Exactly as they appear, output all of the records. Skip any images.

[Opening DATA RECORDS section]

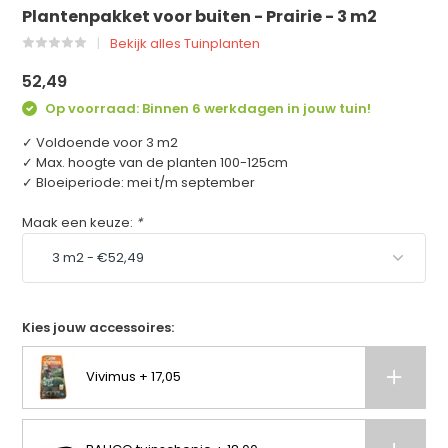
Plantenpakket voor buiten - Prairie - 3 m2
Bekijk alles Tuinplanten
52,49
Op voorraad: Binnen 6 werkdagen in jouw tuin!
✓ Voldoende voor 3 m2
✓ Max. hoogte van de planten 100-125cm
✓ Bloeiperiode: mei t/m september
Maak een keuze:
*
Kies jouw accessoires:
Vivimus + 17,05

[Closing DATA RECORDS section]

_TASK ANSWER_
Plantenpakket voor buiten - Prairie - 3 m2
Bekijk alles Tuinplanten
52,49
Op voorraad: Binnen 6 werkdagen in jouw tuin!
✓ Voldoende voor 3 m2
✓ Max. hoogte van de planten 100-125cm
✓ Bloeiperiode: mei t/m september
Maak een keuze:
*
Kies jouw accessoires:
Vivimus + 17,05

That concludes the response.